One of the contributors to the report - which is free for members to download from the Global Fleet Champions website, - is Dr Lisa Dorn, associate professor of driver behaviour at Cranfield University and research director for Drivermetrics.

She said that while traditional driver training assessments have focused on
short-term results, recording driver awareness of key safety messages, laws and regulations immediately before and after the course, this approach is subjective and is often developed by the training instructor, rather than by a neutral third party.

Dorn continued: "Fleet managers need to consider the long and short-term consequences of their training programmes, as research suggests that the outcome of driver training programmes can be highly unpredictable and unexpected, and that sometimes they cause more risk than they prevent.
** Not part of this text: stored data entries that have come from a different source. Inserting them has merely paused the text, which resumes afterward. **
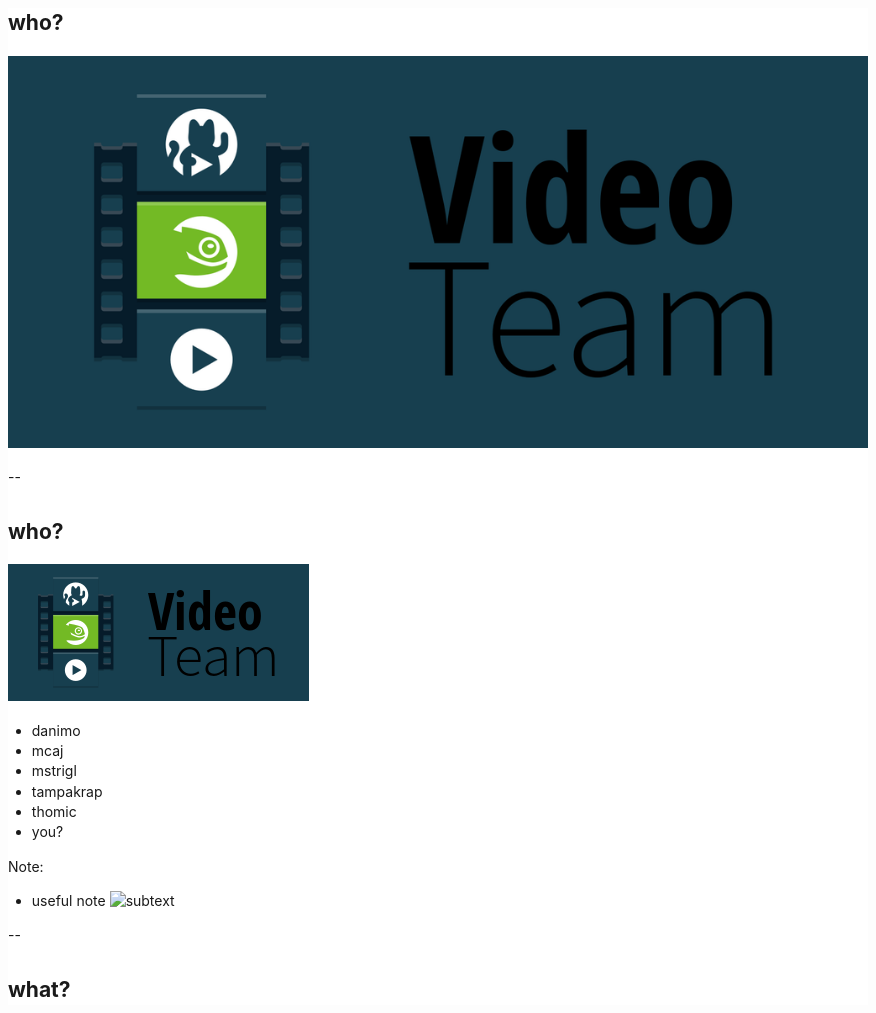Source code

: ## who?

![video team logo](img/video-team_big.png)

--

## who?

![video team logo](img/video-team.png)

* danimo
* mcaj
* mstrigl
* tampakrap
* thomic
* you?

Note:
* useful note
![subtext](img/linktopic.png)

--

## what?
"For example, a study into the impact of skid-training interventions revealed that the number of crashes in slippery driving conditions actually increased after the training was complete, as drivers felt more capable and this encouraged them to take more risks."

Dorn said that implementing a clear, practical, targeted policy of assessing and evaluating driver behaviour could help fleet managers to determine the effectiveness of advanced driver training programmes, identify common safety trends within their fleet, and introduce targeted road safety interventions.

She also said it could guide internal policy decisions such as new risk management strategies, help managers recognise programmes in need of support, and highlight future investment opportunities. 

Dorn said that analysis of training programmes, as well as looking at both short and long-term outcomes, should also consider how different training modules affect different social and demographic groups within a fleet, how to introduce control groups to minimise the effect of outside variables, and the potential for using randomised controlled trials to determine how each safety intervention influences driver behaviour.

Another contributor to the report is David Ward, senior technical manager for functional safety at vehicle testing firm Horiba Mira, who discusses the implications for fleet managers of the move towards autonomous vehicles.

According to Ward, fleet managers need to consider how new technologies can reduce road risk, and how to adapt to change, referring to the now widespread adoption of semi-autonomous advanced driver assistance systems as well as the eventual prospect of full autonomy.

Ward said: "The lack of data currently available makes it difficult to understand whether the introduction of automated driving systems to a fleet could affect driver behaviour. Empirical evidence suggests that drivers do not fully understand the capabilities and limitations of these systems.

"For example, it is widely assumed that a driver will be able to take control of an automated system in the event of a systems failure or it reaching the limits of its capability. However, this assumption doesn't take into account the fact that the driver could be distracted from the road or may have experienced deskilling due to over-reliance on new technology."

Ward said that fleet managers should consider advice about autonomous vehicles from key stakeholders - including experts in driver behaviour and vehicle manufacturers - and adapt their organisation's risk management policies to take account of new vehicle technology.

He also advised introducing training about autonomous vehicles, which should: alert drivers to the capabilities and limitations of the systems in their vehicles; provide clear guidelines on what drivers should and shouldn't do when driving them; educate drivers on the difference between their expectations and the realities of the technology; discourage drivers from becoming over-reliant on the technology; and challenge assumptions about how quickly a driver can react when an automated system fails.